Required action:
Beginning with the line that has "как правильно выбрать" and ending with the line that has "años atrás la", retype the entries below exactly, except for the pictures.

The data:

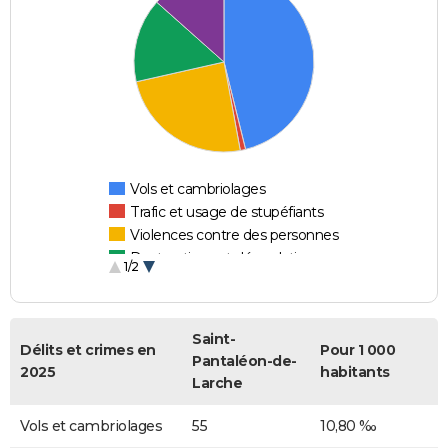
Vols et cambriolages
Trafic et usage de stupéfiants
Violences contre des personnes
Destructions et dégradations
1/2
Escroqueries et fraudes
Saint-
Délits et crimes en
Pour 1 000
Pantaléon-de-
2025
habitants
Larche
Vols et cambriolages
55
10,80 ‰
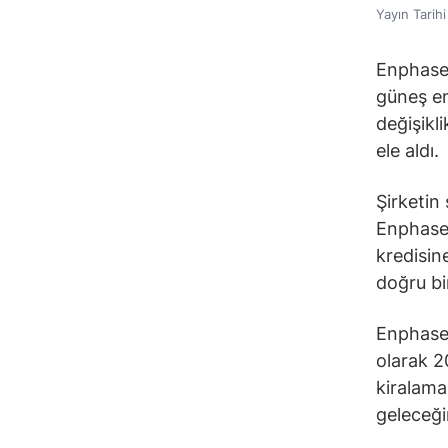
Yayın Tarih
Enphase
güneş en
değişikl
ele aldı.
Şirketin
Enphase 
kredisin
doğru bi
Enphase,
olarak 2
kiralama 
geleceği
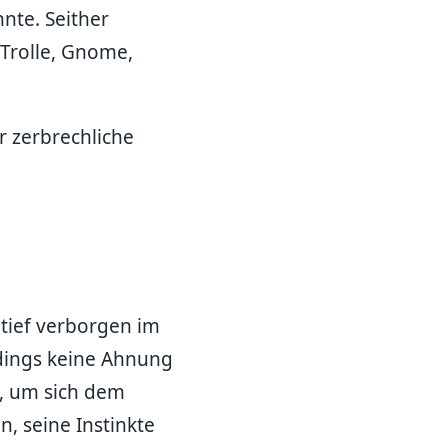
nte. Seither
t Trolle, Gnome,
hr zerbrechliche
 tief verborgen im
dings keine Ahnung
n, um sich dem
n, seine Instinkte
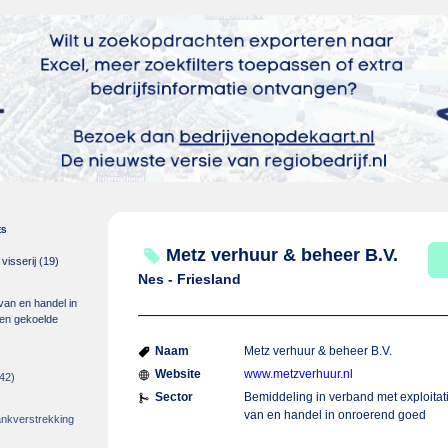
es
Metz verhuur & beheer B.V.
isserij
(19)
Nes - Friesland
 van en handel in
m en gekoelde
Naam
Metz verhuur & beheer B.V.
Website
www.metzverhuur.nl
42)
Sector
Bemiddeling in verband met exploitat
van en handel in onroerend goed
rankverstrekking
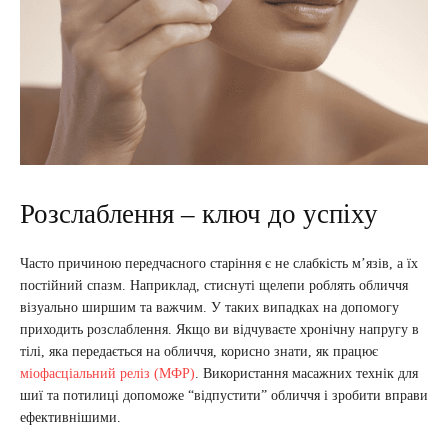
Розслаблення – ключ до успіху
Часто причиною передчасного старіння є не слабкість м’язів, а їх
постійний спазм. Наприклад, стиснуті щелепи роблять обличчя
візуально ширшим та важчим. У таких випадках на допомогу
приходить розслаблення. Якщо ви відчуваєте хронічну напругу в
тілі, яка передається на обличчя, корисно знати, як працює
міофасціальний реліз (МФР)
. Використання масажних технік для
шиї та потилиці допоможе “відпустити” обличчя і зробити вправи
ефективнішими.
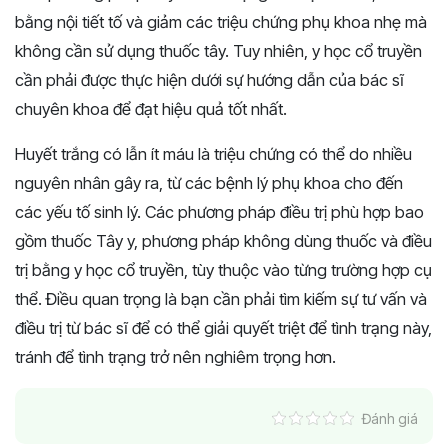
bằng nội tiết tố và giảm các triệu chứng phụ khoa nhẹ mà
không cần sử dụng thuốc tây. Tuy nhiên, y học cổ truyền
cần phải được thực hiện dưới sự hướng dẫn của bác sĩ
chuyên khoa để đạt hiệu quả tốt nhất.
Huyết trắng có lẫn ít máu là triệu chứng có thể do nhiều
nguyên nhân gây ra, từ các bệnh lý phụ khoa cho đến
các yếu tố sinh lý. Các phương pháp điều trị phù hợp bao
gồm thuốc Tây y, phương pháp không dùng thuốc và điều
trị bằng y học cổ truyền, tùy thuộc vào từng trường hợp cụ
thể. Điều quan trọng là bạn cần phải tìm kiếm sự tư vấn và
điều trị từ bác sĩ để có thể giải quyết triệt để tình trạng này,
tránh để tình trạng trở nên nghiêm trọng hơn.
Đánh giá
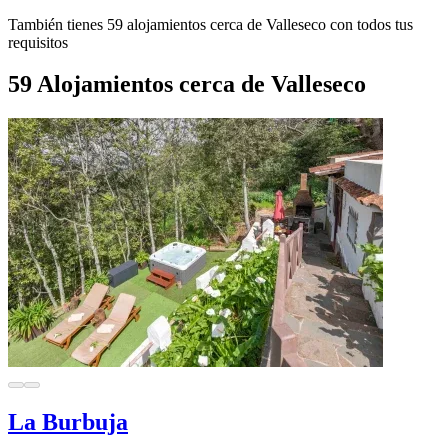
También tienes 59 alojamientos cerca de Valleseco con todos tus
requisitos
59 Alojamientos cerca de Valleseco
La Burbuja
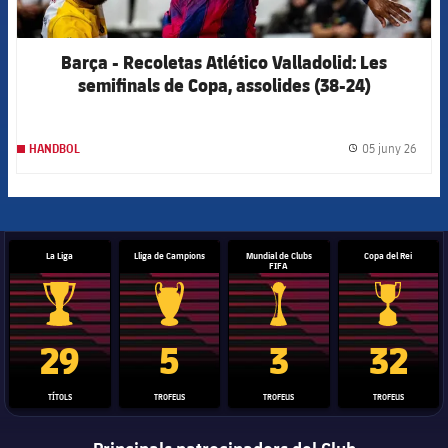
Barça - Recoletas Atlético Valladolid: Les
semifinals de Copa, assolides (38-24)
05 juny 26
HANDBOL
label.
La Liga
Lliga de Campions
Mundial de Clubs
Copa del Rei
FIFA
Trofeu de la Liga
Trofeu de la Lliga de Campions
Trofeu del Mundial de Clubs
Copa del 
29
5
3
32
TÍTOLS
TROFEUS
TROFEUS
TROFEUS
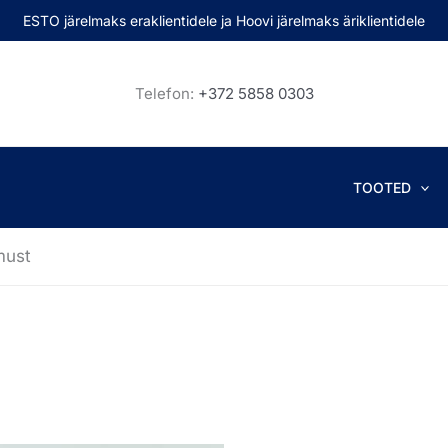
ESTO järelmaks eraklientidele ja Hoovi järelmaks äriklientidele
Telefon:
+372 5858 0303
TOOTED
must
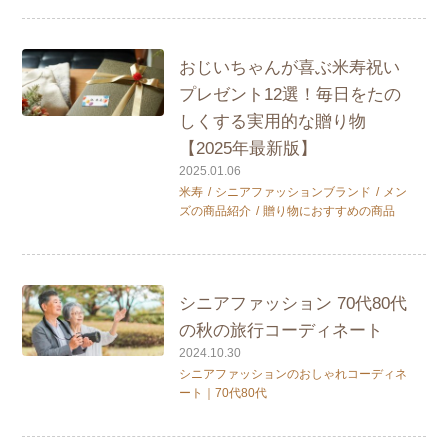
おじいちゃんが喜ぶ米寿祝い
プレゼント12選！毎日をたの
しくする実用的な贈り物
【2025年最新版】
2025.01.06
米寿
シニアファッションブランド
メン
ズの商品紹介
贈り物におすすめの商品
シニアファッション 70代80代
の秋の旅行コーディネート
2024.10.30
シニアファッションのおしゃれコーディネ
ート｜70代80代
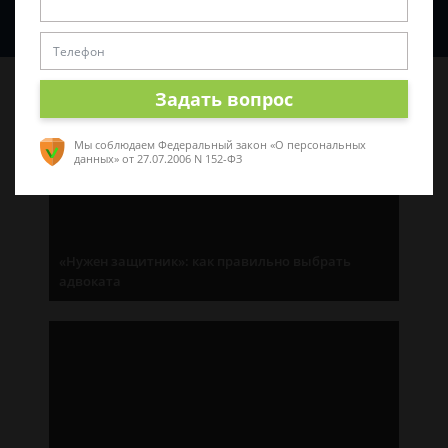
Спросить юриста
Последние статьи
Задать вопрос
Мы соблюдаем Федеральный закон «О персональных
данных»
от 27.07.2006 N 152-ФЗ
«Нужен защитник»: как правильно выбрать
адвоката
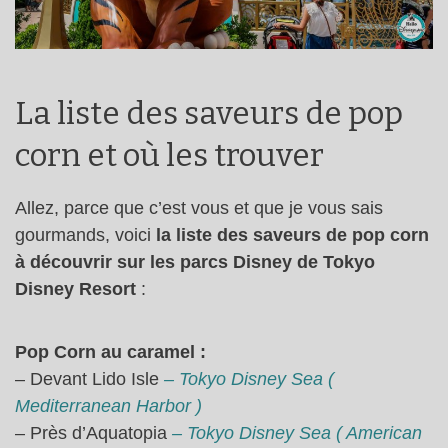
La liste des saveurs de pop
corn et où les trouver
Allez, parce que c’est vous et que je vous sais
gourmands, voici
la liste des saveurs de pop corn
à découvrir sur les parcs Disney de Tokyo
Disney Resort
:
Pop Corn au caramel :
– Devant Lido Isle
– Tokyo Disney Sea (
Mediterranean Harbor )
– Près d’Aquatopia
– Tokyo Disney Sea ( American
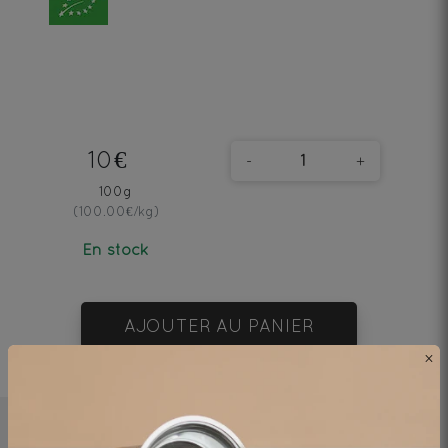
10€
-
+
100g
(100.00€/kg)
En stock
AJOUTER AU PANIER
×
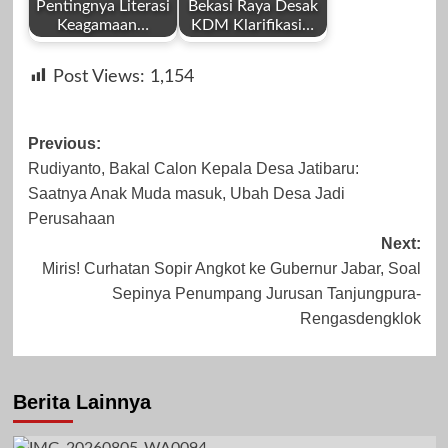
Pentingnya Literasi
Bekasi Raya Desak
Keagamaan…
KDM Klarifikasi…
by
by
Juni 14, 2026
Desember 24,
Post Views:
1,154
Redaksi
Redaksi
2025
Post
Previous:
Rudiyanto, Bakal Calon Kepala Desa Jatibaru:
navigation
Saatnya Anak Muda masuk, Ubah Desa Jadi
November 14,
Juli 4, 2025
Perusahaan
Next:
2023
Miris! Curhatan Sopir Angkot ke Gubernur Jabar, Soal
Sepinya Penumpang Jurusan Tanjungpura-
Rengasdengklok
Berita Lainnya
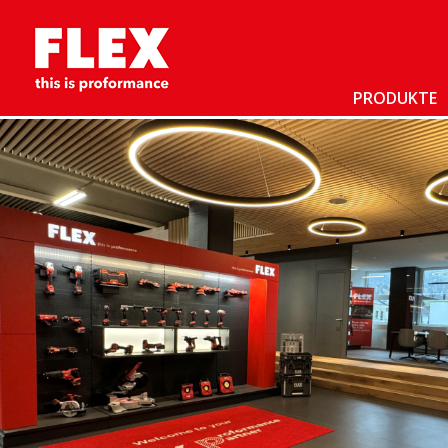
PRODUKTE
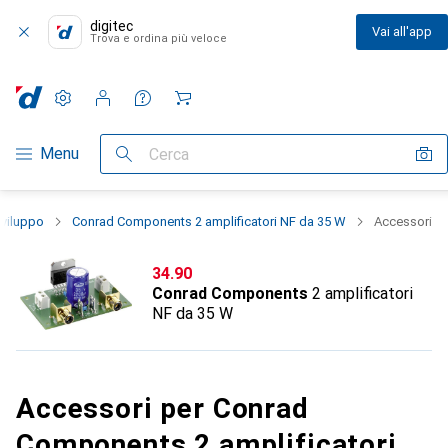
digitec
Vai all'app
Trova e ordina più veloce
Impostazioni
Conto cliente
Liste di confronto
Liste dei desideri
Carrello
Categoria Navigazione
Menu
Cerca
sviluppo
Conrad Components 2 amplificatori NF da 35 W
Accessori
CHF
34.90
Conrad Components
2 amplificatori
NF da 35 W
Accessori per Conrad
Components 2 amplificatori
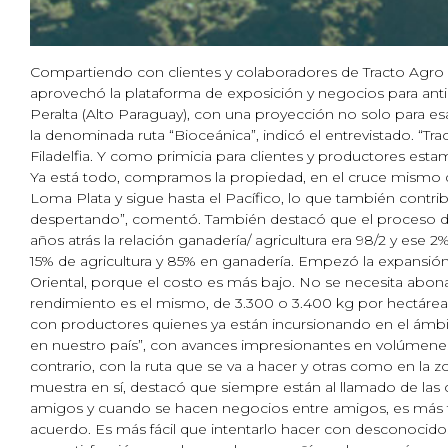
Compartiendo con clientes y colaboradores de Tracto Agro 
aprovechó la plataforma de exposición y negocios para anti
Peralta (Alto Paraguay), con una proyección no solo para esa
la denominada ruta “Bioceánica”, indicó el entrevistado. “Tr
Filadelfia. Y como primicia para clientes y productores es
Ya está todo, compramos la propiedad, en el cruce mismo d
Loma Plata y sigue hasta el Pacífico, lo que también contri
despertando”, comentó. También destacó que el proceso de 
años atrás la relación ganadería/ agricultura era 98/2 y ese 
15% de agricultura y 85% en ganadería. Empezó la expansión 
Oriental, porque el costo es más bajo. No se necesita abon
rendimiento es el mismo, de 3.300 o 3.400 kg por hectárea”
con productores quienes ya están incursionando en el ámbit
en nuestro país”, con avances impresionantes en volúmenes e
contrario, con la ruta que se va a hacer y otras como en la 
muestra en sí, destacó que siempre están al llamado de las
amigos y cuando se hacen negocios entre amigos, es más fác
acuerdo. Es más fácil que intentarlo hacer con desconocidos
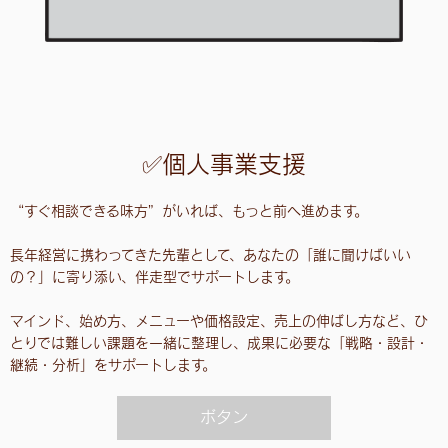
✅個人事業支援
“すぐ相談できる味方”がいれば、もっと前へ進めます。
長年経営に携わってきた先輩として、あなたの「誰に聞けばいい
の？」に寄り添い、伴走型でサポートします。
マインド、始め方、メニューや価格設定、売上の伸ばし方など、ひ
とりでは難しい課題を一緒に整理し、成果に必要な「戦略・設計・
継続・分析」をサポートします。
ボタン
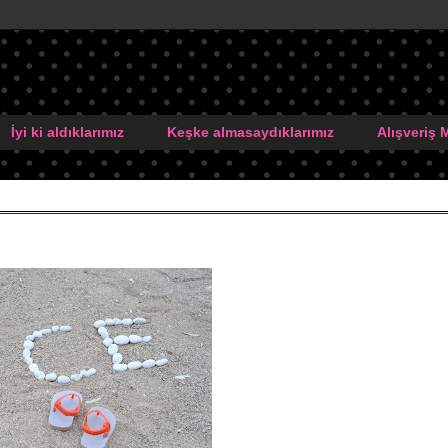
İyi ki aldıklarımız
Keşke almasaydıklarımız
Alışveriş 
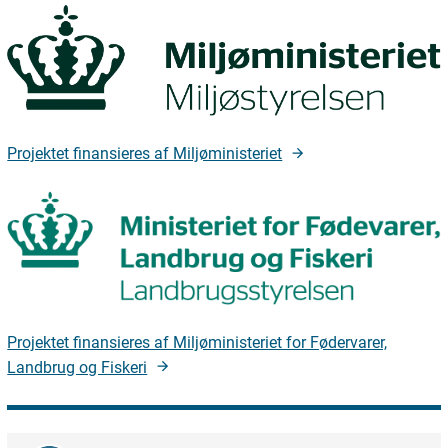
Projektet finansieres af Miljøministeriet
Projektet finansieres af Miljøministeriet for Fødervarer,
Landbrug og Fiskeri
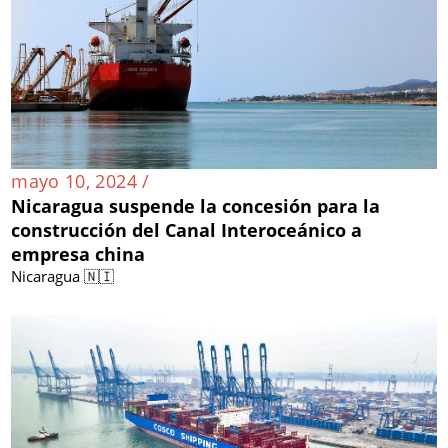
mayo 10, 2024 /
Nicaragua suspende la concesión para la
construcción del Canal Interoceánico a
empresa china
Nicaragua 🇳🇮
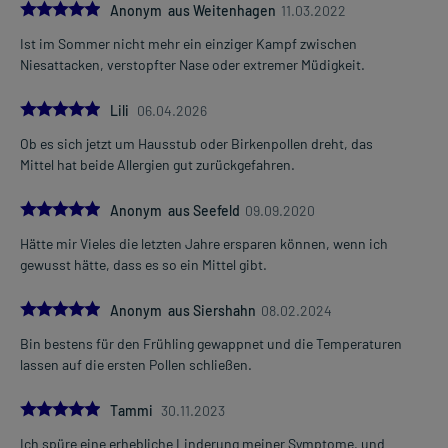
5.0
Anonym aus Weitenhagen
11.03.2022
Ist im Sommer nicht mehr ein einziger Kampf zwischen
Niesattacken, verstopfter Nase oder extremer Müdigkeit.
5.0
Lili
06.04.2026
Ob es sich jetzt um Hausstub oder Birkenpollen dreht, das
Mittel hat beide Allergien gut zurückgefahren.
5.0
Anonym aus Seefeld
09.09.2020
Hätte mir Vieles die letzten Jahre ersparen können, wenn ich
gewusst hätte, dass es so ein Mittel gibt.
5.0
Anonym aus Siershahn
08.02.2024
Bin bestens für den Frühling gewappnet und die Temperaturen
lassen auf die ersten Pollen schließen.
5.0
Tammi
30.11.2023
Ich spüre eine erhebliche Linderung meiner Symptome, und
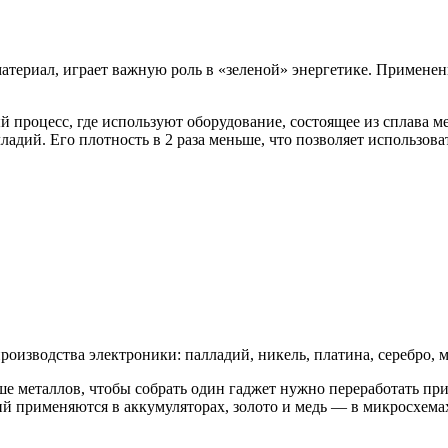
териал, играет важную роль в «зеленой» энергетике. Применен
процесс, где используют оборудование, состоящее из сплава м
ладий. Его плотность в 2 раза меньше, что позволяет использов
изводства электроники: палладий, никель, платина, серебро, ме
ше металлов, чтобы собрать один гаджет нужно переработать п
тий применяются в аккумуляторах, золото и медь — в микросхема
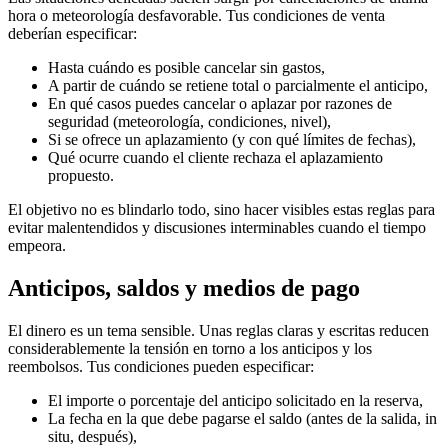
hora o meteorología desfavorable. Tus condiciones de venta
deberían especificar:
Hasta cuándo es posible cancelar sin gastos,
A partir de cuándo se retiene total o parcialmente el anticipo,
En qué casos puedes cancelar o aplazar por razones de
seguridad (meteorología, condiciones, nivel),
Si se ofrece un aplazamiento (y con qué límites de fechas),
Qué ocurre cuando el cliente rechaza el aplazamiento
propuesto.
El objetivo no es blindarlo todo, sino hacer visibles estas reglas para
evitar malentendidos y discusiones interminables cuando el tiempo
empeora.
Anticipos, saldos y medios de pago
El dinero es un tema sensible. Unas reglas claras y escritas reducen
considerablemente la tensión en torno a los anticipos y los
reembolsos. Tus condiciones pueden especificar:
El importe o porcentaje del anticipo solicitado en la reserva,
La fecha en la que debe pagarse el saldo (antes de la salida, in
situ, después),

Result:
«Нужен защитник»: как правильно выбрать
адвоката
La liste des saveurs de pop
corn et où les trouver
Allez, parce que c’est vous et que je vous sais
gourmands, voici
la liste des saveurs de pop corn
à découvrir sur les parcs Disney de Tokyo
Disney Resort
:
Pop Corn au caramel :
– Devant Lido Isle
– Tokyo Disney Sea (
Mediterranean Harbor )
– Près d’Aquatopia
– Tokyo Disney Sea ( American
10€
-
+
100g
(100.00€/kg)
En stock
AJOUTER AU PANIER
×
Pentingnya Literasi
Bekasi Raya Desak
Keagamaan…
KDM Klarifikasi…
by
by
Juni 14, 2026
Desember 24,
Post Views:
1,154
Redaksi
Redaksi
2025
Post
Previous:
Rudiyanto, Bakal Calon Kepala Desa Jatibaru:
navigation
Saatnya Anak Muda masuk, Ubah Desa Jadi
November 14,
Juli 4, 2025
Perusahaan
Next:
2023
Miris! Curhatan Sopir Angkot ke Gubernur Jabar, Soal
Sepinya Penumpang Jurusan Tanjungpura-
Rengasdengklok
Berita Lainnya
PRODUKTE
digitec
Vai all'app
Trova e ordina più veloce
Impostazioni
Conto cliente
Liste di confronto
Liste dei desideri
Carrello
Categoria Navigazione
Menu
Cerca
sviluppo
Conrad Components 2 amplificatori NF da 35 W
Accessori
CHF
34.90
Conrad Components
2 amplificatori
NF da 35 W
Accessori per Conrad
Components 2 amplificatori
Compartiendo con clientes y colaboradores de Tracto Agro 
aprovechó la plataforma de exposición y negocios para anti
Peralta (Alto Paraguay), con una proyección no solo para esa
la denominada ruta “Bioceánica”, indicó el entrevistado. “Tr
Filadelfia. Y como primicia para clientes y productores es
Ya está todo, compramos la propiedad, en el cruce mismo d
Loma Plata y sigue hasta el Pacífico, lo que también contri
despertando”, comentó. También destacó que el proceso de 
años atrás la relación ganadería/ agricultura era 98/2 y ese 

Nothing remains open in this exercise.